__EXERCISE AIM__.
Reproduce each of the following records line for line, keeping every character, space, and line break unchanged.

__INPUT MATERIAL__.
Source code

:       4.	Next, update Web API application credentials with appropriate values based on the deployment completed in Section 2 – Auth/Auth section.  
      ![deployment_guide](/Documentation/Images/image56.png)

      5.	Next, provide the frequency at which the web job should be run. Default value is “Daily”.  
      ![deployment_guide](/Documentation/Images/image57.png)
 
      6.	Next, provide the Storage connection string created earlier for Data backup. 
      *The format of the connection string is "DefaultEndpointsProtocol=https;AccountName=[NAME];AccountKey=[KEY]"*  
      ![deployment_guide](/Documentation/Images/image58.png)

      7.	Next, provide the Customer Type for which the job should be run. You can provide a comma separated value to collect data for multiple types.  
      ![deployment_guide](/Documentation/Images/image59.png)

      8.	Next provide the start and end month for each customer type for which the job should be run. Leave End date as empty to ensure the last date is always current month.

__ANSWER SPACE__.
Source code

:       4.	Next, update Web API application credentials with appropriate values based on the deployment completed in Section 2 – Auth/Auth section.  
      ![deployment_guide](/Documentation/Images/image56.png)

      5.	Next, provide the frequency at which the web job should be run. Default value is “Daily”.  
      ![deployment_guide](/Documentation/Images/image57.png)
 
      6.	Next, provide the Storage connection string created earlier for Data backup. 
      *The format of the connection string is "DefaultEndpointsProtocol=https;AccountName=[NAME];AccountKey=[KEY]"*  
      ![deployment_guide](/Documentation/Images/image58.png)

      7.	Next, provide the Customer Type for which the job should be run. You can provide a comma separated value to collect data for multiple types.  
      ![deployment_guide](/Documentation/Images/image59.png)

      8.	Next provide the start and end month for each customer type for which the job should be run. Leave End date as empty to ensure the last date is always current month.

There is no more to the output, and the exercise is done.